Leaders of the Northern Corridor Transportation Group are charging opponents of the I-98 highway proposal of misleading people about the plan.

“According to NCTG leaders, comments made lately by those opponents in news stories, online blogs and editorials are often not true either in context or, in some cases, in the outright totality of their content,” said a statement from the NCTG.

The I-98 proposal is one of many envisioned since the beginning of the Interstate Highway system in the 1950, including more modest proposals such as improving the current U.S. Rt. 11 corridor to increase capacity and improve traffic flow.

NCTG leaders said they took particular exception to published comments by Bruce Irwin, a retired NYS DOT official, and others.

In a commentary in the Watertown Daily Times in November, Irwin gave a history of the Interstate Highway system and decisions made along the way regarding plans for a section of Interstate running across northern New York. Irwin said that studies indicated that there is not much demand for the expensive Interstate-standard road the NCTG is promoting.
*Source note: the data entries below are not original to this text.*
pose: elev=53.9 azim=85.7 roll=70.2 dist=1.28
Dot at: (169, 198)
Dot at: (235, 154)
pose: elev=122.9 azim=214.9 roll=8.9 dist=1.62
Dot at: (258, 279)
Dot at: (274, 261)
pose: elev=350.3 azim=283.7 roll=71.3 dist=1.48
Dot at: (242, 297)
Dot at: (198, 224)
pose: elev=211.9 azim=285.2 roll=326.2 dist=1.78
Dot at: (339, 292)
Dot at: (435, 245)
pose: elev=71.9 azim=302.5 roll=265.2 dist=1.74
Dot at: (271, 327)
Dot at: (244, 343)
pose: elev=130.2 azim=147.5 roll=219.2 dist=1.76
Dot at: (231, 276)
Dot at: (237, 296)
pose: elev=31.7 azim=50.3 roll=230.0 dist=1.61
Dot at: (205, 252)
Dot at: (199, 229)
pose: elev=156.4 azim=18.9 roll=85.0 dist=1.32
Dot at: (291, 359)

He said the cost-benefit ratio is not in favor of the highway.

According to Jason A. Clark, management consultant and NCTG executive, “First, there are several different cost-benefit models that can be employed need in a case like this, not just the one that Bruce just happened to help create.”

“He also insinuates that because the population of the North Country is relatively sparse, there is not an economic rationale to justify construction of the Interstate yet he fails to reference the potential impact of the 3.5 million people who live due north of the region in southern Ontario and Quebec; it’s deceptive and inappropriate,” Clark said, and claims to have found 23 similar examples in Irwin’s piece that are “purposefully misleading” and at least two references to material that is not true at all, the NCTG statement says.

Detractors point to the Northern Tier Expressway Study (2008) as a “justifiable source to sideline the Interstate 98 effort,” the statement says. Wade Davis, executive director of the Ogdensburg Bridge and Port Authority and chair of the Northern Corridor Transportation Group is quoted as saying that Irwin’s use of one source of data is irresponsible.

“There are literally scores of feasibility studies and needs assessments that have been conducted over the years,” Davis said. “Opponents never mention the expansiveness of the pro-Interstate 98 dossier. They solely reference the one document, the origin of which is suspect at best, as the staple that fastens their case together,” he said. He cites the North Country Freight Needs Study (2010) and the Business Plan for the Massena International Airport (2011), both of which were funded by the NYSDOT as examples.

Clark accuses opponents of the I-98 plan of having “personal reasons or personal conflicts for wanting to see the Interstate 98 project fail; we respect that.”